To-do item: Gather each line of the entries below that contains the string "types", and copy those lines over unchanged.

(Collected data entries)
***
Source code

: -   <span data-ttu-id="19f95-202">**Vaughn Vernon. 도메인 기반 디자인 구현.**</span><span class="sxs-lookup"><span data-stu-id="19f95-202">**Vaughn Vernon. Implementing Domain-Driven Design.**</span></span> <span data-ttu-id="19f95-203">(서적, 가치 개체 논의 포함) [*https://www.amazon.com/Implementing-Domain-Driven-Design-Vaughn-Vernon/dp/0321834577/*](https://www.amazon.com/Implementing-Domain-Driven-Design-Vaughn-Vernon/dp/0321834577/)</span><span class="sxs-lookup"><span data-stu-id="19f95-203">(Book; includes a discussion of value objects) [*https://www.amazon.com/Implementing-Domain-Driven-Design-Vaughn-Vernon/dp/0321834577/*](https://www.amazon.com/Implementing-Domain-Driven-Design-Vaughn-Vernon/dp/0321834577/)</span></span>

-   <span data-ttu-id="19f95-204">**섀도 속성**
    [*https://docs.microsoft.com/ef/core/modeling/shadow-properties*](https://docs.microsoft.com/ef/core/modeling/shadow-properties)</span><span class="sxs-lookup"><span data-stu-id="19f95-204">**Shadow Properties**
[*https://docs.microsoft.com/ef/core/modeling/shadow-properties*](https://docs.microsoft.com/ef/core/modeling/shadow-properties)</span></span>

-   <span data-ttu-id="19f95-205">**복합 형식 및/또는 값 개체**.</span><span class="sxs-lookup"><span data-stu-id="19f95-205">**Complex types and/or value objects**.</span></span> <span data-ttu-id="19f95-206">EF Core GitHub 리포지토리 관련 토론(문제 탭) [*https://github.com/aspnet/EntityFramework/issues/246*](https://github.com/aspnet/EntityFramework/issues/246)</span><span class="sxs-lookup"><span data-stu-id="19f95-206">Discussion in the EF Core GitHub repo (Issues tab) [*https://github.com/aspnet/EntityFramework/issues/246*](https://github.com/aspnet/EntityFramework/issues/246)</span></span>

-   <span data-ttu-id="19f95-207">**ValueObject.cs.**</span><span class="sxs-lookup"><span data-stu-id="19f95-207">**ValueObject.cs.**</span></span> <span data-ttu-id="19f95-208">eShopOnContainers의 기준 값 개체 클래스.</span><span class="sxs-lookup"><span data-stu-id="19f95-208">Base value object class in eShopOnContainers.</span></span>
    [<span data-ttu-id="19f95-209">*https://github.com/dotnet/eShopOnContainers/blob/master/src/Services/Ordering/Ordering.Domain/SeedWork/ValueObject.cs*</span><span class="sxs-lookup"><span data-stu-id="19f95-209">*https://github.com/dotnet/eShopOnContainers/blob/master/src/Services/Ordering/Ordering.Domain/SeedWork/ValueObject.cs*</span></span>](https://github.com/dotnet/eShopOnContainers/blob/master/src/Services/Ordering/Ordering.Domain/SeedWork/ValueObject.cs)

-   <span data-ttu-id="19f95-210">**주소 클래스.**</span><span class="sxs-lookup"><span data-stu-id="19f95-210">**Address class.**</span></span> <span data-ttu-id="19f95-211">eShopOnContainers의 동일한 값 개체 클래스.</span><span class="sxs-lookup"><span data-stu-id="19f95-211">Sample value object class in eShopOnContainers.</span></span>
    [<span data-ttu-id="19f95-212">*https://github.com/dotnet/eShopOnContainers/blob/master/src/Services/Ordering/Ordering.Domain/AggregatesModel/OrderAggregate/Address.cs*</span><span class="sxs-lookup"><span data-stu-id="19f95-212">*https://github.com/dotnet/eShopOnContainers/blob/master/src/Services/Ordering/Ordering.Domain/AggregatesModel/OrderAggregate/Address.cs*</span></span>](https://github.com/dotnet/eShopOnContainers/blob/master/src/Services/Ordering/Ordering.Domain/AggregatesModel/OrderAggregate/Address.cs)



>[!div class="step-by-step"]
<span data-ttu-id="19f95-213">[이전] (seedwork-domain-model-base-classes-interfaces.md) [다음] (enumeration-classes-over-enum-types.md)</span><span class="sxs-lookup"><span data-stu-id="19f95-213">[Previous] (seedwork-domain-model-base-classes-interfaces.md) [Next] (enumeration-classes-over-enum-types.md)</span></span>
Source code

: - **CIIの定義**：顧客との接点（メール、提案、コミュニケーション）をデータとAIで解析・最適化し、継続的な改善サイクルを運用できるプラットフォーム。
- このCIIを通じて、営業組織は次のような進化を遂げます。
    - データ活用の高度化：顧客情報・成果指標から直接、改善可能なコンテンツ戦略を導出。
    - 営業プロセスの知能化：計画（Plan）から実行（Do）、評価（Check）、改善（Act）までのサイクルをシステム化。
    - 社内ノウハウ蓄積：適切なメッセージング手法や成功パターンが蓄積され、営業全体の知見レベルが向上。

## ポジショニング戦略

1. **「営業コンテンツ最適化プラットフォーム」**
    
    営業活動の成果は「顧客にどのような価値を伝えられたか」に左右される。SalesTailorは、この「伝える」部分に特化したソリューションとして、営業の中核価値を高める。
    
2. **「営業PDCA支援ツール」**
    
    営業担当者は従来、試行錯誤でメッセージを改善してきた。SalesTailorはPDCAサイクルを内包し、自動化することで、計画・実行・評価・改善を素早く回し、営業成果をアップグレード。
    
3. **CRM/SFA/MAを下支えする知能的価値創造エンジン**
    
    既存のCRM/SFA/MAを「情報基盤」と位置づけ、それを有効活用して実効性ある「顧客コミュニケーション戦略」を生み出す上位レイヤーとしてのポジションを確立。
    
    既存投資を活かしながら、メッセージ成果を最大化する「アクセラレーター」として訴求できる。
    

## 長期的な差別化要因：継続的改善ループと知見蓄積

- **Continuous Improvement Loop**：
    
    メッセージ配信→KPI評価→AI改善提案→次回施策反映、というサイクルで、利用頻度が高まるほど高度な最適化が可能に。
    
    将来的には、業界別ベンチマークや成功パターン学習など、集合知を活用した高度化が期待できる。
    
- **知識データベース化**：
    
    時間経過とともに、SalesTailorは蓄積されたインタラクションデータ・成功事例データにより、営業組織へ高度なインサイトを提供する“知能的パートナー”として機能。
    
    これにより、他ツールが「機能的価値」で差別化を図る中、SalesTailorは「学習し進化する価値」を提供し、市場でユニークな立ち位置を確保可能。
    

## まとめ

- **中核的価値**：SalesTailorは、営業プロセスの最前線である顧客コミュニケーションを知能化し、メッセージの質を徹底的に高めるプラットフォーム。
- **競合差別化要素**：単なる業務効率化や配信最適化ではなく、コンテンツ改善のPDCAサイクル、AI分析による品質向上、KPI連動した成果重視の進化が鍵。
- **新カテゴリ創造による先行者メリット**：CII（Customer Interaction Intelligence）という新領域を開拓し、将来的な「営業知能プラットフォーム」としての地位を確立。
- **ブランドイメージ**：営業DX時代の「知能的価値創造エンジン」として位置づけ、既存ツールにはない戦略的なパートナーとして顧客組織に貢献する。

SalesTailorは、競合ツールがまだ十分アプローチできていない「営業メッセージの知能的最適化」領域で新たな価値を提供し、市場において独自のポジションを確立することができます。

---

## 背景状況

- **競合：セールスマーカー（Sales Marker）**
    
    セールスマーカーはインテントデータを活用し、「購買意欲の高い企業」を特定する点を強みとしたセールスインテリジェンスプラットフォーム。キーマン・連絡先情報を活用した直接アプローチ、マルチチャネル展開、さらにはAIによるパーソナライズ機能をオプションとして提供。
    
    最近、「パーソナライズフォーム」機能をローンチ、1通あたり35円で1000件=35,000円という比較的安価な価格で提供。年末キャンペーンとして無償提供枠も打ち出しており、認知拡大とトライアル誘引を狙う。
***
Response to this task:
-   <span data-ttu-id="19f95-205">**복합 형식 및/또는 값 개체**.</span><span class="sxs-lookup"><span data-stu-id="19f95-205">**Complex types and/or value objects**.</span></span> <span data-ttu-id="19f95-206">EF Core GitHub 리포지토리 관련 토론(문제 탭) [*https://github.com/aspnet/EntityFramework/issues/246*](https://github.com/aspnet/EntityFramework/issues/246)</span><span class="sxs-lookup"><span data-stu-id="19f95-206">Discussion in the EF Core GitHub repo (Issues tab) [*https://github.com/aspnet/EntityFramework/issues/246*](https://github.com/aspnet/EntityFramework/issues/246)</span></span>
<span data-ttu-id="19f95-213">[이전] (seedwork-domain-model-base-classes-interfaces.md) [다음] (enumeration-classes-over-enum-types.md)</span><span class="sxs-lookup"><span data-stu-id="19f95-213">[Previous] (seedwork-domain-model-base-classes-interfaces.md) [Next] (enumeration-classes-over-enum-types.md)</span></span>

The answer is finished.